15 de junio de 2013

A SIMONE DE BEAUVOIR - 1940

5 de Enero
Mi querido Castor

¿De manera que ha regresado? Hoy he recibido de usted, en el espacio de dos horas, una carta, un telegrama y un paquete. Con el telegrama tiene suerte de que la censura lo haya dejado pasar. Porque ¿como se le puede ocurrir escribirle a un militar «en sector»: «Envíe el Shakespeare con urgencia»? Huele a espionaje que da miedo. Pero ha salido, el Shakespeare, mi dulce pequeña. Salió con El concepto de la angustia anteayer y supongo que ha llegado hoy y que usted ha salido de apuros. Gracias por los libros. Fíjese que hace unos quince días me entraron ganas, ya no recuerdo por qué, de leer una biografía de Heine. Ah, sí, habrá sido al leer en el libro de Cassou sobre el 48 que estaba ligado a Marx. Y luego su carta de hoy avivó aún más este deseo y ya me disponía a escribirle que me la enviara cuando, precisamente, hela aquí, dulce pequeña flor. Ya he leído treinta y tres páginas con interés. Está bien hecha y es interesante el esfuerzo —que evidentemente se imponía— de situar cada acontecimiento en un marco social. Por ejemplo, en vez de decir, como cualquier biografía corriente: «El pequeño Heine era el preferido de sus tías», añade «por ser el mayor, el heredero masculino destinado a cantar la bendición de los muertos». Se perciben claramente los firmes cimientos de aquellas curiosas familias judías. Así que muchas gracias, estoy encantado, adorable pequeña. Encantado también —pero ahora formidablemente— con los dos gruesos cuadernos. Hasta el punto de que se me ocurren ideas para acabar más pronto el infame pequeño que estoy llevando y pasar más pronto a estos dos espléndidos, tan gruesos, tan suaves, con su canto azul noche. Ah, claro, sólo cosas bellas han de escribirse en ellos, pues si no ¿qué? Sepa que si llego a París el 20 o el 25, tendrá nada menos que cinco cuadernos para leer: dos pequeños, dos medianos y uno de los que me acaba de enviar y también un trocito del otro. La tinta también era muy necesaria; figúrese que con el cuaderno, las
cartas y la novela termino un cartucho cada día y medio. En mi vida he escrito tanto. Hoy he hecho una nueva peregrinación, pero no ya para inspeccionar sino más bien con la intención de humedecerme un poco, de perder un poquito de esa sequedad de los últimos días. Salió a pedir de boca, aunque los dos trayectos me hayan dejado insensible; hacía frío en el camión y además el conductor no era simpático. Pero la ciudad misma, tan fea, tan alemana, poseía para mí esa poesía de rostro tumefacto que tenía Berlín. Anduve por sus calles haciendo compras, compré para uno y para otro aceite gomenolado, pasta dentífrica, agujas grandes, plantillas, lanas, qué sé yo. No pensé ni sentí nada demasiado interesante, pero el paseo me devolvió mi pequeña poesía interior. Prescindo muy bien de ella durante ocho días, pero después empieza a faltarme. En el fondo no se necesita mucho y el lugar importa poco. Simplemente un poco de soledad. Estoy menos solo que nunca. Seguimos siendo tres en el cubículo. Y en estos momentos el restaurante está atestado: es el relevo y los cazadores que bajan del frente se regalan, los primeros dos o tres días, con platos especiales. Después vuelve la calma. Pero esta mañana al volver de mi peregrinación y ayer, tenía un minúsculo trocito de mesa para mí y para colmo, la rodilla de un cazador contra mi rodilla y la cartuchera de otro en el trasero. No obstante pude leer a Stendhal, que en este período me gusta cada vez menos. Al final hay una turbia historia de matrimonio que no huele bien, más aún porque para esa época él estaba con Angelina Bereyter —y que usó el pretexto de sus compromisos matrimoniales para declararle su ardiente amor a la señora Daru. Y además, vaya la gente que frecuenta y los ineptos que son. No, no me gusta nada. Pero puede que se tratara de un «período malo». Yo en mi vida he pasado montones, y usted sabe que el año pasado, en cuanto a sinceridad de sentimientos, no me comporté mejor.

---------------

* **Lista de tareas**:
1 > Responde estas preguntas sobre la carta:
(a) ¿Junto con qué libro salió el Shakespeare?
(b) ¿Cuántas páginas de la biografía de Heine se han leído ya?
(c) ¿Cuántos siguen estando en el cubículo?
2 > Enumera las cosas que, según la carta, se compraron en la ciudad durante el paseo.

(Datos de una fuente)
---------------

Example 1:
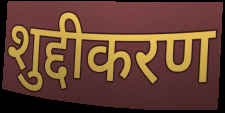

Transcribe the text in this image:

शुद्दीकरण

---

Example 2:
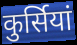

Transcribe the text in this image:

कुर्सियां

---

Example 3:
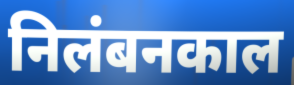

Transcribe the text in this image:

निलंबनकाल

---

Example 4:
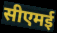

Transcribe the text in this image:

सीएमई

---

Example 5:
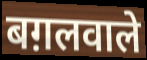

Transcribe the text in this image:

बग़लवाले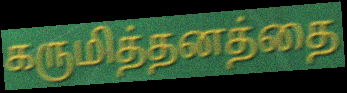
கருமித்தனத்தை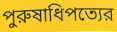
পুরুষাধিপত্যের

---------------

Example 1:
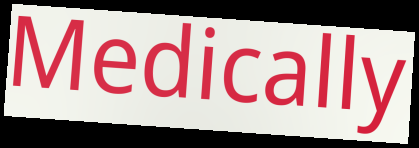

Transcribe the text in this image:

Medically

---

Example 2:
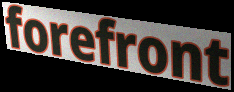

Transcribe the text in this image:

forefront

---------------

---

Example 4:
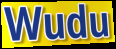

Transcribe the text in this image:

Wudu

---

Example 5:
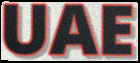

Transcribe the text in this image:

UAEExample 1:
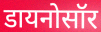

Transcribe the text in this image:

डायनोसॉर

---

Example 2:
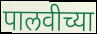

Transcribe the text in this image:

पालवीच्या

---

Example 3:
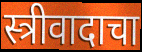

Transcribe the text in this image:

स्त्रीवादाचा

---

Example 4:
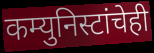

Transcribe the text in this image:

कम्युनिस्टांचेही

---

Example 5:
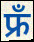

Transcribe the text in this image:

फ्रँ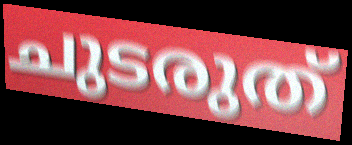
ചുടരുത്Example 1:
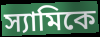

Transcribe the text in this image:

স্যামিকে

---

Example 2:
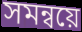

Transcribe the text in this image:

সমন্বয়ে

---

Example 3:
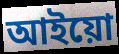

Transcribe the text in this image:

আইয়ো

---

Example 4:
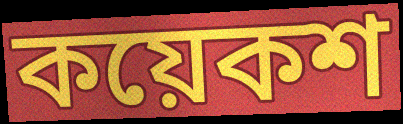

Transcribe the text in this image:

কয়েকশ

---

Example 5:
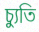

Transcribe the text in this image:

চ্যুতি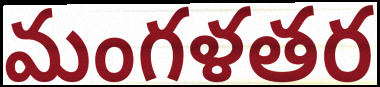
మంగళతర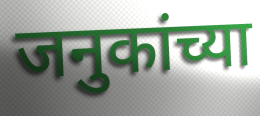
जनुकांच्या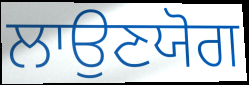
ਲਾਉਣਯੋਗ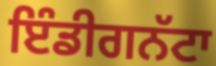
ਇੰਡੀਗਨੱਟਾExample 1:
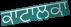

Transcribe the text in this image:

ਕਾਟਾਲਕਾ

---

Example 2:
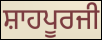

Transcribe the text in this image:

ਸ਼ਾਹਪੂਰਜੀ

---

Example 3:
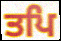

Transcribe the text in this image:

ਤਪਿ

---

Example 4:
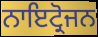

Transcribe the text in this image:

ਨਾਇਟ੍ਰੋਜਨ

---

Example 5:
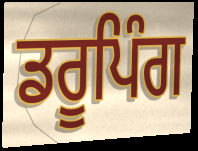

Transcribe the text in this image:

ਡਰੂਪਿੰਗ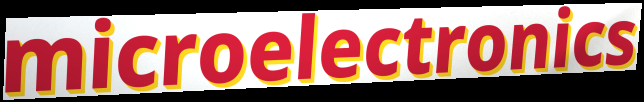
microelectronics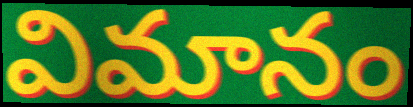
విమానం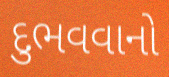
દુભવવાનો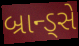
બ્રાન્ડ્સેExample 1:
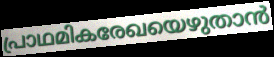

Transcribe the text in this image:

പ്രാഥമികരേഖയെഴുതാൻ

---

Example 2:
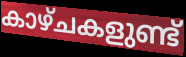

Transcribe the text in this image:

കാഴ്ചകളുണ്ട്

---------------

* **Respuestas dadas**:
1 >
(a) El concepto de la angustia
(b) Treinta y tres
(c) Tres

2 > Aceite gomenolado, pasta dentífrica, agujas grandes, plantillas y lanas.